Four takeaways: Blackhawks can't crack Carter Hart as offense hits bump in the road

Here are four takeaways from the Blackhawks' 3-1 loss to the Philadelphia Flyers at the United Center on Thursday:

1. Offense drying up

The Blackhawks are going through a dry spell. They tried sprucing up the lines mid-game on Monday against Vancouver, and reunited Patrick Kane and Jonathan Toews on the top line on Thursday to help change their fortunes. But no luck.

For the third straight game, the Blackhawks scored two goals or fewer after scoring at least three goals in 23 of their previous 27 games. The power play hasn't been nearly as effective, which has played a big part in that. 

The Blackhawks had their chances at 5-on-5, though. They led in shot attempts (64-34), shots on goal (35-20) and scoring chances (31-17) but lit the lamp only once.

"I think we played pretty good at times and maybe just couldn't find the back of the net," Jonathan Toews said. "Still pretty frustrating that it's another huge opportunity at home and it's two in a row that we fall short. Still wouldn't say we played as good in our own building as we have on the road as of late. So we have to find a way to be better here. Can't allow ourselves to fall short and not get any points anymore."

2. A goaltending duel

Going into Thursday's game, two-time Stanley Cup winner Corey Crawford was 5-0-1 with a 1.74 goals against average and .948 save percentage in his past six starts. And 20-year-old rising star Carter Hart had a .961 save percentage in his past two starts. Both of them picked up where they left off.

Crawford turned aside 25 of 27 shots for a save percentage of .926. Hart one-upped him, denying 40 of 41 shots for a save percentage of .976. It was the first time since Nov. 16 that the Blackhawks were held to only one goal, a span of 52 games.

"They locked it down pretty good," Dylan Strome said. "I think we had a decent amount of shots, but not a lot from the slot, but their goalie played good and made some big saves and we couldn’t capitalize. We hit a post. Hit a couple posts. Had some good chances. But unfortunately that didn’t go our way tonight.”

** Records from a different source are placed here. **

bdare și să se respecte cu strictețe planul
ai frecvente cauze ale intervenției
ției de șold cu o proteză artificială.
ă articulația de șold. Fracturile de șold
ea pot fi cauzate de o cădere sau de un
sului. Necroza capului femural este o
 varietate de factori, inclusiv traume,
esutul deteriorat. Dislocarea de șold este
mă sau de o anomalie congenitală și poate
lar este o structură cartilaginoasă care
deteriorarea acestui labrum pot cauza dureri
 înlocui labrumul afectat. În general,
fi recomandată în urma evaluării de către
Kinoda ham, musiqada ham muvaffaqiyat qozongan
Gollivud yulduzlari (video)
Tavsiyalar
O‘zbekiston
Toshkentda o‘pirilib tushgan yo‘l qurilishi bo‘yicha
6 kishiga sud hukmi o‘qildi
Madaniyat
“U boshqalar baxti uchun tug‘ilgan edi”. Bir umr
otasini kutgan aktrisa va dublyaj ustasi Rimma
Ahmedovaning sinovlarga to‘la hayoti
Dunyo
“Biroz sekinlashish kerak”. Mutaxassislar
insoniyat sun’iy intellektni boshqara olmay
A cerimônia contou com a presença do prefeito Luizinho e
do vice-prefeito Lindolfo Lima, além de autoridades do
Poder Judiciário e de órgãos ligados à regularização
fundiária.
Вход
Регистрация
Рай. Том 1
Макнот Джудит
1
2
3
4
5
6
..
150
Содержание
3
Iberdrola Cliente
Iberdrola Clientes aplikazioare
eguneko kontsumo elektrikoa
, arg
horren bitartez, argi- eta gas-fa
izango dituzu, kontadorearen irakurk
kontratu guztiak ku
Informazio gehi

3. Breakout season for No. 56 continues

When Erik Gustafsson signed a two-year extension last March with the Blackhawks worth $1.2 million per year, it didn't sit well with some fans who believed he hadn't done enough to earn that just yet. But looking back on it, it's turned out to be one of the best bargains on the Blackhawks.

After scoring his 15th goal of the season, Gustafsson became the first Blackhawks defenseman to hit that mark since Dustin Byfuglien scored 17 goals during the 2009-10 campaign. And that was a season in which Byfuglien alternated as a defenseman and forward. It's been an impressive year for Gustafsson, and there are still nine games left to add to that total.

4. Controlling your own destiny

Western Conference bubble teams were licking their chops once again on Thursday night. After the Coyotes lost for the third straight time, it opened the door for the Blackhawks to ultimately control their own destiny. And they do.

A victory would've pulled the Blackhawks within two points of the final wildcard spot with a game in hand. This going into a weekend in which the Blackhawks will have a home-and-home against Colorado before heading to Arizona, which makes the upcoming three-game slate even more important.

The playoff race is really just beginning. Every team in the NHL is now in the single digits in the games remaining department. It's now or never.

"We're right in there," coach Jeremy Colliton said. "That's kind of how it is. People think we're out and we find a way to climb back in. That's good. That's good that we've showed that resilience for sure. We'd like to take that next step."